### Activity
Among the records that follow, set down only the lines from the one containing "M 1026,1366 L" to the one containing "M 637,1449 L 644,1466", both included, exactly.

### Data in this exercise

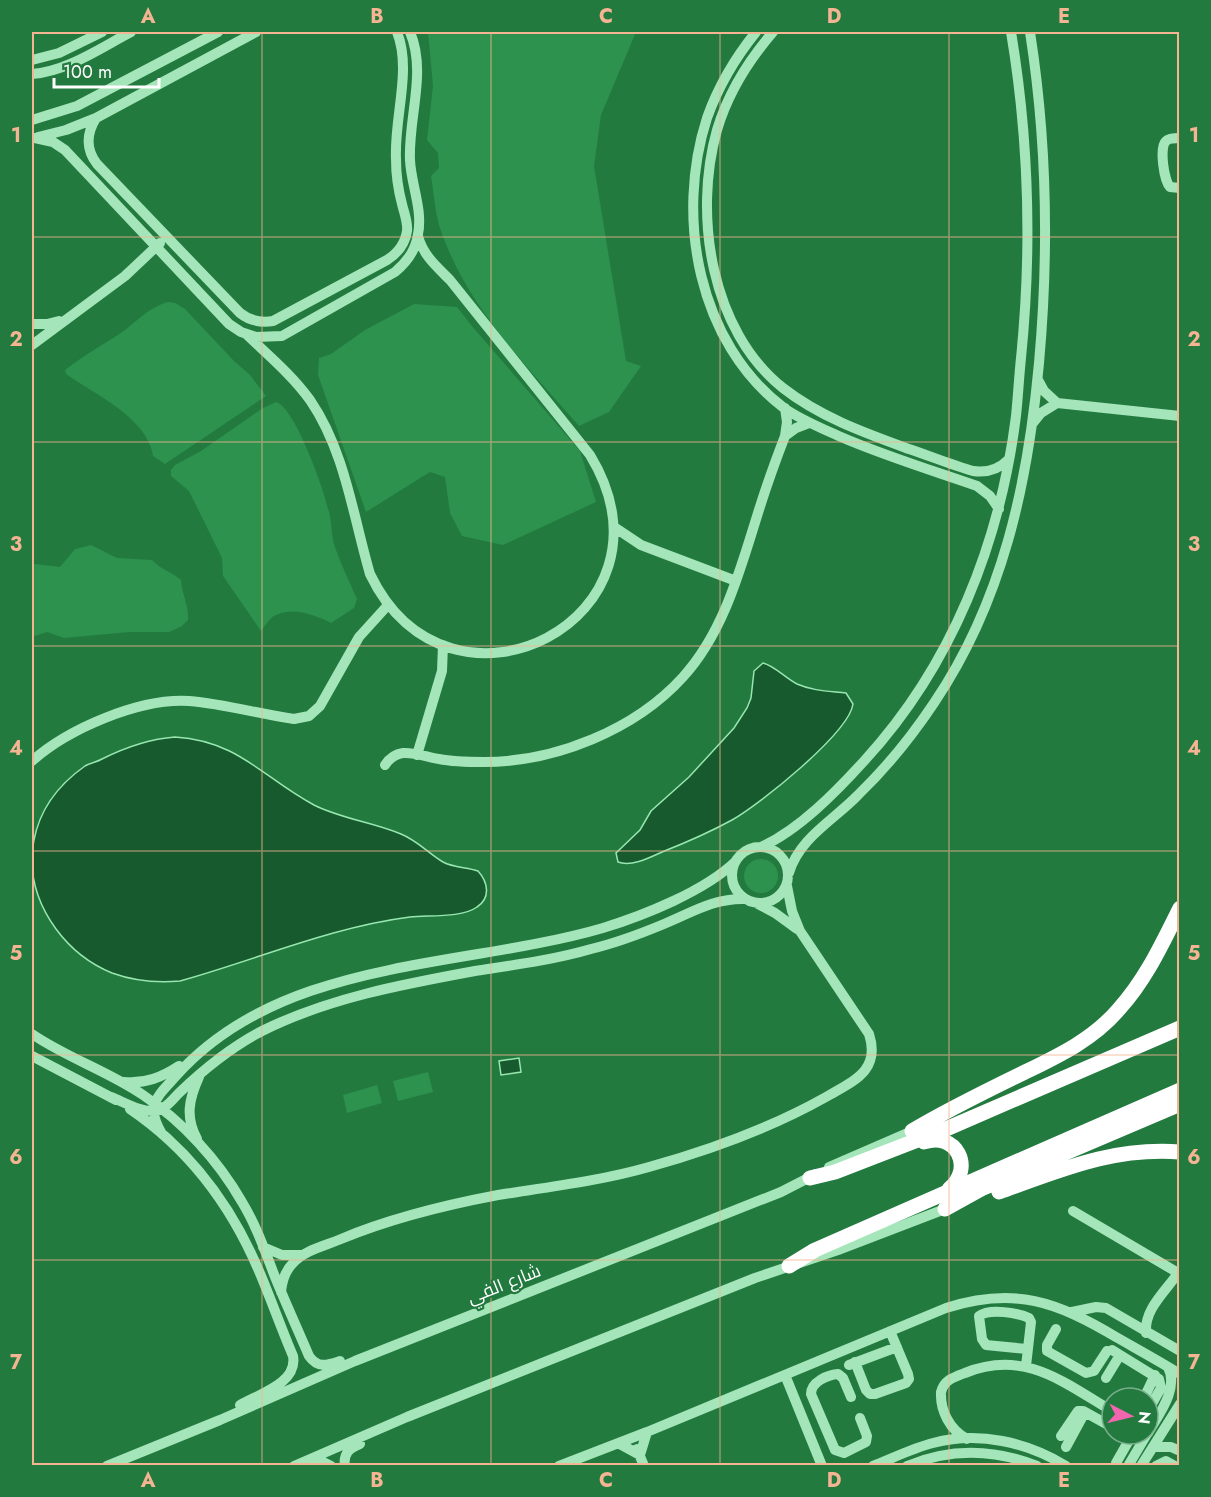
<svg xmlns="http://www.w3.org/2000/svg" width="1211" height="1497" font-family="Jost,Cairo,sans-serif">
  <style>
    .green { fill: #2c924d }
    .water { fill: #175a2e; stroke: #98e6b0; stroke-width: 1.5 }
    .lines { fill: none; stroke-linecap: round; stroke-linejoin: round }
    .minor { stroke: #a4e5b9; stroke-width: 10 }
    .highway { stroke: #fff; stroke-width: 15 }
    .grid { fill: none; stroke: #f5b492; stroke-width: 1.5; stroke-opacity: 0.55 }
    .labels { text-anchor: middle; stroke-width: 4.5; stroke-linejoin: round; paint-order: stroke }
    .street-label { font-size: 18px; fill: #fff; stroke: #227a3f }
    .neatline { fill: none; stroke: #f5b492; stroke-width: 2 }
    .grid-label { font-size: 20px; text-anchor: middle; font-weight: bold; fill: #f5b492 }
  </style>
  <rect width="100%" height="100%" fill="#227a3f"/>
  <path class="green" d="M 428,32 L 636,32 L 601,115 L 594,166 L 626,361 L 641,366 L 609,412 L 579,426 C 528,367 469,309 442,234 C 435,216 434,194 431,176 L 439,168 L 438,153 L 427,140 L 433,86 Z
    M 168,302 L 175,303 L 185,309 L 234,361 L 250,375 L 266,396 L 165,464 L 153,456 C 148,418 94,394 66,374 L 65,370 C 83,356 102,345 121,333 C 136,322 149,307 168,302 Z
    M 414,304 L 457,307 L 471,325 L 580,451 L 596,502 L 503,545 L 462,536 L 450,513 L 445,477 L 430,472 L 366,512 L 318,375 L 319,358 L 331,354 L 365,330 Z
    M 276,402 C 295,407 325,492 329,512 C 332,523 331,533 334,544 C 340,562 349,581 357,599 L 354,608 L 331,623 C 315,615 292,606 274,616 C 269,619 265,626 261,631 L 223,576 L 222,558 L 189,491 L 171,476 L 171,470 L 175,465 L 201,451 L 263,408 Z
    M 91,545 L 117,558 L 152,560 C 160,569 172,572 181,580 C 182,595 189,605 188,620 L 182,626 L 169,632 L 130,632 L 64,638 L 47,632 L 35,636 L 32,635 L 32,565 L 35,564 L 60,567 L 75,549 Z
    M744 876a17 17 0 1 1 34 0a17 17 0 1 1-34 0Z
    M 428,1072 L 433,1092 L 398,1101 L 393,1081 Z
    M 377,1085 L 382,1103 L 347,1113 L 343,1095 Z"/>
  <path class="water" d="M 763,663 C 775,666 785,678 797,684 C 813,691 828,691 846,693 L 853,704 C 849,733 759,805 732,820 C 710,832 685,843 662,852 C 649,858 631,867 618,862 L 616,853 L 640,830 L 651,811 L 689,777 L 734,728 L 747,708 L 751,698 L 754,671 Z
    M 175,737 C 239,741 263,778 314,805 C 342,819 372,822 401,834 C 418,841 428,853 443,862 C 454,868 467,867 478,871 C 488,882 491,898 477,907 C 462,918 429,915 410,917 C 331,927 256,960 180,981 C 157,983 134,981 112,973 C 90,964 70,948 56,929 C 15,872 28,806 85,766 C 90,763 97,762 102,759 C 126,747 148,739 175,737 Z
    M 519,1058 L 521,1072 L 501,1075 L 499,1061 Z"/>
  <g class="lines">
    <path class="minor" d="M 756,32 C 735,58 718,87 707,118 C 675,217 698,343 784,408 C 801,420 821,428 841,437 C 885,456 931,470 977,486 L 990,496 L 999,509
      M 773,32 C 748,61 728,93 717,130 C 693,215 711,331 783,388 C 820,417 865,433 909,449 C 930,456 952,465 973,471 C 987,473 998,470 1008,460
      M 32,60 L 59,53 L 102,32
      M 32,74 C 68,71 100,48 131,32
      M 96,118 C 86,134 86,150 97,164 L 240,313 C 250,321 260,323 273,321 L 387,260 C 398,253 405,244 407,231 C 408,222 404,213 402,204 C 398,189 396,174 396,159 C 394,117 412,70 397,32
      M 32,120 L 77,106 L 218,32
      M 38,137 L 66,130 L 96,118 L 256,32
      M 35,138 L 53,142 L 65,150 L 229,324 L 241,332 L 256,337 L 282,336 L 395,272 C 407,262 416,250 418,234 C 423,210 411,184 410,160 C 408,118 427,72 410,32
      M 1180,138 C 1175,138 1169,138 1166,141 C 1159,147 1164,181 1170,187 L 1180,188
      M 32,324 L 47,324 L 59,321
      M 246,334 C 268,355 292,375 310,400 C 345,451 353,516 370,574 C 449,740 689,618 590,455 L 450,280 C 436,266 423,255 418,236
      M 32,345 L 125,276 L 160,243
      M 1038,380 L 1044,391 L 1057,403
      M 1033,423 L 1041,413 L 1057,403 L 1180,416
      M 785,436 L 796,428 L 809,423
      M 614,527 L 641,545 L 736,581
      M 417,755 L 442,671 L 443,645
      M 32,761 C 68,729 139,698 189,701 C 225,704 259,714 294,719 L 309,716 L 320,706 L 359,637 L 388,605
      M 385,765 C 389,759 395,754 403,753 C 414,752 427,757 439,759 C 454,762 469,762 484,762 C 555,762 635,730 683,677 C 724,632 740,570 758,513 C 766,487 775,462 785,436 L 787,422 L 785,408
      M732 875a28 28 0 1 1 56 0a28 28 0 1 1-56 0Z
      M 761,847 C 799,830 837,791 865,760 C 952,665 1000,543 1016,416 C 1018,397 1019,377 1021,358 C 1032,249 1029,140 1011,32
      M 789,873 C 799,838 834,820 858,795 C 887,767 912,736 934,703 C 1003,601 1028,483 1039,363 C 1049,252 1047,141 1030,32
      M 758,904 L 775,913 L 797,929
      M 32,1034 C 67,1058 108,1071 143,1095 C 183,1122 218,1160 242,1202 C 256,1225 265,1251 275,1277 C 286,1304 298,1330 309,1356 C 318,1369 328,1365 340,1361
      M 32,1056 L 116,1100
      M 124,1082 C 146,1084 162,1077 179,1066
      M 111,1097 C 124,1102 140,1112 154,1111 C 165,1110 172,1100 179,1093 C 204,1069 231,1047 262,1031 C 328,998 404,984 475,971 C 514,965 553,960 591,949 C 616,943 640,934 664,924 C 691,913 714,898 745,899
      M 130,1109 C 189,1149 231,1205 259,1271 C 271,1299 281,1328 293,1356 C 298,1383 259,1394 240,1405
      M 162,1134 C 145,1105 156,1098 176,1076 C 282,957 462,969 603,928 C 645,915 705,891 736,861
      M 197,1139 C 185,1117 189,1099 199,1077
      M 829,1167 L 912,1131
      M 1073,1211 L 1180,1274
      M 263,1247 L 282,1255 L 302,1255
      M 281,1292 C 282,1281 285,1271 293,1263 C 305,1250 325,1246 341,1239 C 391,1218 445,1205 498,1195 C 549,1187 600,1181 649,1167 C 710,1150 771,1128 826,1097 C 853,1081 881,1071 869,1034 L 800,931 L 792,911 L 787,886
      M 1072,1312 L 1096,1307 L 1106,1308 L 1180,1351
      M 1056,1329 L 1047,1345 L 1047,1351 L 1086,1373 L 1094,1371 L 1107,1351
      M 1146,1333 C 1144,1309 1166,1291 1178,1273
      M 1112,1350 L 1159,1379 L 1161,1388 L 1150,1407
      M 855,1362 L 866,1390 L 870,1394 L 875,1394 L 906,1383 L 909,1379 L 908,1374 L 890,1331
      M 849,1365 L 897,1347
      M 1026,1366 L 1031,1322 L 1029,1318 C 1018,1313 990,1308 979,1316 L 982,1339 L 986,1345 L 1027,1349
      M 785,1375 L 822,1466
      M 1106,1378 L 1120,1355
      M 851,1397 L 843,1378 L 838,1374 C 827,1375 811,1382 811,1394 L 835,1450 L 844,1453 L 866,1442 L 867,1436 L 860,1418
      M 1144,1398 L 1155,1375
      M 1148,1433 C 1159,1414 1179,1389 1168,1367
      M 1061,1436 L 1078,1411 L 1083,1411 L 1112,1427
      M 967,1439 C 950,1430 940,1411 941,1392 C 944,1380 954,1377 965,1373 C 1024,1349 1063,1382 1112,1411
      M 618,1443 L 640,1455 L 647,1432
      M 1066,1447 L 1085,1412
      M 1153,1447 L 1171,1447 L 1180,1451
      M 637,1449 L 644,1466
      M 1116,1463 L 1128,1442 L 1124,1434
      M 107,1466 L 220,1420 L 355,1361 L 781,1192 L 816,1174
      M 294,1466 L 407,1417 L 755,1278 L 838,1250 L 945,1209
      M 310,1466 L 323,1462 L 331,1466
      M 345,1466 C 343,1454 349,1448 360,1444
      M 559,1466 L 647,1432 L 946,1308 C 1015,1286 1057,1302 1116,1337 C 1137,1349 1159,1361 1180,1374
      M 873,1466 C 893,1458 913,1448 933,1443 C 979,1431 1027,1442 1066,1466
      M 907,1466 C 950,1448 994,1449 1037,1466
      M 1128,1466 L 1147,1434
      M 1141,1466 L 1180,1404
      M 1156,1466 L 1166,1461 L 1175,1466"/>
    <path class="highway" d="M 912,1131 C 947,1110 984,1092 1021,1074 C 1056,1057 1093,1040 1119,1009 C 1146,979 1162,944 1180,908
      M 924,1142 C 956,1131 975,1168 949,1189
      M 810,1178 L 835,1172 L 946,1129 L 1180,1028
      M 999,1192 C 1061,1170 1112,1147 1180,1152
      M 945,1209 L 983,1188 L 1180,1104
      M 789,1266 L 815,1250 L 1180,1090"/>
  </g>
  <path class="grid" d="M 262,32 L 262,1466M 491,32 L 491,1466M 720,32 L 720,1466M 949,32 L 949,1466M 32,237 L 1180,237M 32,442 L 1180,442M 32,646 L 1180,646M 32,851 L 1180,851M 32,1055 L 1180,1055M 32,1260 L 1180,1260"/>
  <g class="labels">
    <g class="street-label">
      <text transform="translate(504 1284) rotate(-22)" y="6">شارع الفي</text>
    </g>
  </g>
  <rect width="1211" height="1497" fill="none" stroke="#227a3f" stroke-width="66"/>
  <g transform="translate(1130 1416) rotate(97)"><circle r="28" fill="#227a3f" stroke="#7aaf8c" stroke-width="1.5"/>
  <path d="M0-4.5L10 22L0 15L-10 22Z" fill="#f166ae"/>
  <text y="-9" font-size="16" font-weight="bold" text-anchor="middle" fill="#ffffff">N</text>
  </g>
  <path d="M54 78v9h105v-9" fill="none" stroke="#ffffff" stroke-width="3"/>
  <text x="63" y="78" font-size="18" fill="#ffffff" stroke="#227a3f" stroke-width="4.5" paint-order="stroke">100 m</text>
  <rect x="33" y="33" width="1145" height="1431" class="neatline"/>
  <g class="grid-label">
    <text x="148" y="23">A</text>
    <text x="377" y="23">B</text>
    <text x="606" y="23">C</text>
    <text x="834" y="23">D</text>
    <text x="1064" y="23">E</text>
    <text x="16" y="142">1</text>
    <text x="1194" y="142">1</text>
    <text x="16" y="346">2</text>
    <text x="1194" y="346">2</text>
    <text x="16" y="551">3</text>
    <text x="1194" y="551">3</text>
    <text x="16" y="755">4</text>
    <text x="1194" y="755">4</text>
    <text x="16" y="960">5</text>
    <text x="1194" y="960">5</text>
    <text x="16" y="1164">6</text>
    <text x="1194" y="1164">6</text>
    <text x="16" y="1369">7</text>
    <text x="1194" y="1369">7</text>
    <text x="148" y="1487">A</text>
    <text x="377" y="1487">B</text>
    <text x="606" y="1487">C</text>
    <text x="834" y="1487">D</text>
    <text x="1064" y="1487">E</text>
  </g>
</svg>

### Expected output
      M 1026,1366 L 1031,1322 L 1029,1318 C 1018,1313 990,1308 979,1316 L 982,1339 L 986,1345 L 1027,1349
      M 785,1375 L 822,1466
      M 1106,1378 L 1120,1355
      M 851,1397 L 843,1378 L 838,1374 C 827,1375 811,1382 811,1394 L 835,1450 L 844,1453 L 866,1442 L 867,1436 L 860,1418
      M 1144,1398 L 1155,1375
      M 1148,1433 C 1159,1414 1179,1389 1168,1367
      M 1061,1436 L 1078,1411 L 1083,1411 L 1112,1427
      M 967,1439 C 950,1430 940,1411 941,1392 C 944,1380 954,1377 965,1373 C 1024,1349 1063,1382 1112,1411
      M 618,1443 L 640,1455 L 647,1432
      M 1066,1447 L 1085,1412
      M 1153,1447 L 1171,1447 L 1180,1451
      M 637,1449 L 644,1466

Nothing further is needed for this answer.